_What the exercise asks_
Find the string "description" in the data, and copy out each line that has it.
++++++++++++++++++++
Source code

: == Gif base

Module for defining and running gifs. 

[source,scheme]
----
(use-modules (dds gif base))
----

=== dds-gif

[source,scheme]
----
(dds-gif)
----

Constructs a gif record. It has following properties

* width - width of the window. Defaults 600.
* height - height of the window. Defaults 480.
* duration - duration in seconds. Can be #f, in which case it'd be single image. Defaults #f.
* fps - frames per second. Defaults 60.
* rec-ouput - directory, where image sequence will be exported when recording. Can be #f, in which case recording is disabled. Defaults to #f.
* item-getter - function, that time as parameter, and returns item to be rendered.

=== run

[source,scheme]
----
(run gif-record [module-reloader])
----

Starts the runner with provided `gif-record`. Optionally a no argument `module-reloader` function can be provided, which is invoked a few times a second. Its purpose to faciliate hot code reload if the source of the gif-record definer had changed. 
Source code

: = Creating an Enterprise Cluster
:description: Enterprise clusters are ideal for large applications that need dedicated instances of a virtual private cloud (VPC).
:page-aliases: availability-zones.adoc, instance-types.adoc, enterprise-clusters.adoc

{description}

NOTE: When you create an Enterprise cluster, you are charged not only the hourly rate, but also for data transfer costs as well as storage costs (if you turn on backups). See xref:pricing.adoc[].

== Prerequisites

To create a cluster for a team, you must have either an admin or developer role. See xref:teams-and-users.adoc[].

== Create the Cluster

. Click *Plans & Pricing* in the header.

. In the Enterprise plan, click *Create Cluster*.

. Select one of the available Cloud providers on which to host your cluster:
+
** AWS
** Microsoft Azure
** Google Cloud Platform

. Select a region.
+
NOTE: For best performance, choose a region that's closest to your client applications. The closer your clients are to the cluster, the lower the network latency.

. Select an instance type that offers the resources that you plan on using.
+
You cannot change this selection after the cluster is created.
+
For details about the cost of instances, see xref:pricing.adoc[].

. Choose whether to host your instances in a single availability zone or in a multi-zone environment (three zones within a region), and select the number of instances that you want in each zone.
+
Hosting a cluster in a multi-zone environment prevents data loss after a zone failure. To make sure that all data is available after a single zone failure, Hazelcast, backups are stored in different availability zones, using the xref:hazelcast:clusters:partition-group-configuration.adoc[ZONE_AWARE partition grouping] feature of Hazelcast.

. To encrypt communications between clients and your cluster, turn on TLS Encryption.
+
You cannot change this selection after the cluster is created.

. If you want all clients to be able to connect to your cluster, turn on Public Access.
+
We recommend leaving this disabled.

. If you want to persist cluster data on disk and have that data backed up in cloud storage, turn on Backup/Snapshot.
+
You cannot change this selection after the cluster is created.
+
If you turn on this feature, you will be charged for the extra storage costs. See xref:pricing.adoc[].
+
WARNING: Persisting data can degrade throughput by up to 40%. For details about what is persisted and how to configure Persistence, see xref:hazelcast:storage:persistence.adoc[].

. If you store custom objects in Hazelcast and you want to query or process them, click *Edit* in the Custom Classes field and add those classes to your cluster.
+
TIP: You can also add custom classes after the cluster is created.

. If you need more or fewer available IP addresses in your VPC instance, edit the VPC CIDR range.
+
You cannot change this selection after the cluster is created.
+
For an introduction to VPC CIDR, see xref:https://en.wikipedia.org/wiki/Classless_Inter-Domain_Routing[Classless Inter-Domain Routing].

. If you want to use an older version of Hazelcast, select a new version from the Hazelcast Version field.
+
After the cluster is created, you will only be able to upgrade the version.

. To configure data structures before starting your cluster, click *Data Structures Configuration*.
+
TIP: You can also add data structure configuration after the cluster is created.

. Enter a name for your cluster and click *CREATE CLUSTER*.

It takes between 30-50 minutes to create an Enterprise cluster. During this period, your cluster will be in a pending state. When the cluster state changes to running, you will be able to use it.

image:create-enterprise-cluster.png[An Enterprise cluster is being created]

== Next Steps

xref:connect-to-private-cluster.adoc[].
++++++++++++++++++++
_Task solution_
:description: Enterprise clusters are ideal for large applications that need dedicated instances of a virtual private cloud (VPC).
{description}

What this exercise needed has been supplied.